Extracted data entries
++++++++++++++++++++

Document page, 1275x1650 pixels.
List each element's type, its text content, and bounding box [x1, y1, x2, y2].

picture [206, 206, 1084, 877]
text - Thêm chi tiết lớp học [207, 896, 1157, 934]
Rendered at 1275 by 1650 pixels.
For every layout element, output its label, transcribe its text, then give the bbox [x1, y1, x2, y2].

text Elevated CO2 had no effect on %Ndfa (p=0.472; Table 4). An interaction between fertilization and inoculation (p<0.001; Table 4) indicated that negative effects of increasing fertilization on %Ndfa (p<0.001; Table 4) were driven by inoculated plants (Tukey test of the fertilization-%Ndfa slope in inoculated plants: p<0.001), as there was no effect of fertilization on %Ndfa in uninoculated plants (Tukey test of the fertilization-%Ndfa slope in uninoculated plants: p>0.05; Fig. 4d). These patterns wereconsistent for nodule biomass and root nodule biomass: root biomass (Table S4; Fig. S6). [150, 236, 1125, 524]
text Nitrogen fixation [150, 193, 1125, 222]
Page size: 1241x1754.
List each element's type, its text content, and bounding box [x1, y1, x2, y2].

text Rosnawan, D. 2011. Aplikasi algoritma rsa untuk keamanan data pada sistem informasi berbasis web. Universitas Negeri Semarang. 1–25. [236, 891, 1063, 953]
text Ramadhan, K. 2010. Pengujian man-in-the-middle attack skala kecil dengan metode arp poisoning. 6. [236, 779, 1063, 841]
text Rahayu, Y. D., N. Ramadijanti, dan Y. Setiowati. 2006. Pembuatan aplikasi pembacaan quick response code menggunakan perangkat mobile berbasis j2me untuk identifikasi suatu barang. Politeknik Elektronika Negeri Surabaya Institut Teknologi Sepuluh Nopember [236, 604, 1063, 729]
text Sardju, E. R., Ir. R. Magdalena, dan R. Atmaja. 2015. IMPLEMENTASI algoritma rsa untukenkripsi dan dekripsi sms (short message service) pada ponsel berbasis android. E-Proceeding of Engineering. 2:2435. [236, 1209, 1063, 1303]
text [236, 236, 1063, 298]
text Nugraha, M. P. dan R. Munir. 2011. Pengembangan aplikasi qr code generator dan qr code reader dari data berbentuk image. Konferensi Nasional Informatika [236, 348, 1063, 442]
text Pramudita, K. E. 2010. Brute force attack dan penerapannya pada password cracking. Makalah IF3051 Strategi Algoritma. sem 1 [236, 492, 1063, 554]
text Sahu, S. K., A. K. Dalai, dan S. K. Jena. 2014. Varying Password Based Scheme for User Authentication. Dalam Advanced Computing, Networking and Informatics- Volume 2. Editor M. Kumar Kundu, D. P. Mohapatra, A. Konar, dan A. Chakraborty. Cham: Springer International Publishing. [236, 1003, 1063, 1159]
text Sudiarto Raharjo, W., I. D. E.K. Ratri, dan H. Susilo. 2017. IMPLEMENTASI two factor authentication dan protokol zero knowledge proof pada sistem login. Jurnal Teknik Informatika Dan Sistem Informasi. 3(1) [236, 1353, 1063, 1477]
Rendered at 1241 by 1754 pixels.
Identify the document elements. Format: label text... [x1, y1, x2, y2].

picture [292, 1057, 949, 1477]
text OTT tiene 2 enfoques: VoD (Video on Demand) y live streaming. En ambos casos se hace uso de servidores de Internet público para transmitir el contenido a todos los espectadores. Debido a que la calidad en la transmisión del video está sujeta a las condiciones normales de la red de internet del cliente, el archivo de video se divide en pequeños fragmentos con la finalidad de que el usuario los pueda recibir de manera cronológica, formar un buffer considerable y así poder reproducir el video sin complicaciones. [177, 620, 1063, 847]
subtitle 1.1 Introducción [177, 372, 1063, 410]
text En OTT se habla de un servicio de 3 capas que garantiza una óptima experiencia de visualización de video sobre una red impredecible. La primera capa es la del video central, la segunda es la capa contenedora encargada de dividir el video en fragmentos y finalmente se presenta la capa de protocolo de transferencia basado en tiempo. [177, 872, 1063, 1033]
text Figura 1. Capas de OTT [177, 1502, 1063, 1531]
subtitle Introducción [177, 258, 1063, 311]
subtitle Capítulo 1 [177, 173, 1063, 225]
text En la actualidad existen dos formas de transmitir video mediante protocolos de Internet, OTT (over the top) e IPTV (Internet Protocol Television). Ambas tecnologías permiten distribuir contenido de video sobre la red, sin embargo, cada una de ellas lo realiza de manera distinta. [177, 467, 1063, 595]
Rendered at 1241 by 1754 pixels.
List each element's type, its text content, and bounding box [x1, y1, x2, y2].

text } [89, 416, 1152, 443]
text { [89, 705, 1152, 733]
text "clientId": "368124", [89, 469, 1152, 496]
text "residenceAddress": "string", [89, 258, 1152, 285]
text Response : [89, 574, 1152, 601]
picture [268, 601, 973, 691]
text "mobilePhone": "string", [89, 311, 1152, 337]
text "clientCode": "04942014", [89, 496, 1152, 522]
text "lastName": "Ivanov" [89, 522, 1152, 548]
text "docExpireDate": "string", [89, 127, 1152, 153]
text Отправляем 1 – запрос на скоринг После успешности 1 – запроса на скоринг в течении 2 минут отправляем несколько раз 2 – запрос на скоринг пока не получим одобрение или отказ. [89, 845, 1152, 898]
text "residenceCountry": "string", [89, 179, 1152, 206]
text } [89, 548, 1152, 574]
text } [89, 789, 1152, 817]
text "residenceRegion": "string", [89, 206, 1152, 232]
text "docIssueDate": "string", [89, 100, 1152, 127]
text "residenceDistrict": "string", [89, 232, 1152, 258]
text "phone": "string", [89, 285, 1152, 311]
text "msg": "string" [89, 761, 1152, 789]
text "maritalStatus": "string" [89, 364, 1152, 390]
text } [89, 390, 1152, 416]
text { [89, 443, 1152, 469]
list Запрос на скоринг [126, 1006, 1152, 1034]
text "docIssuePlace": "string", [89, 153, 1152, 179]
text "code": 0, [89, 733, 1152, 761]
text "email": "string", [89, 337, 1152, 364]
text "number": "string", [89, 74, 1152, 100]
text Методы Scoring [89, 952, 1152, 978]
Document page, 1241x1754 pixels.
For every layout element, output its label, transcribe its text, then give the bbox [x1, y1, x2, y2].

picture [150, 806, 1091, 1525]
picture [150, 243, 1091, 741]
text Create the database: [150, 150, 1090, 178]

++++++++++++++++++++

▶ Your task: Pull every line with the word "pixels" from the data.

▶ Result of the exercise:
Document page, 1275x1650 pixels.
Rendered at 1275 by 1650 pixels.
Rendered at 1241 by 1754 pixels.
Rendered at 1241 by 1754 pixels.
Document page, 1241x1754 pixels.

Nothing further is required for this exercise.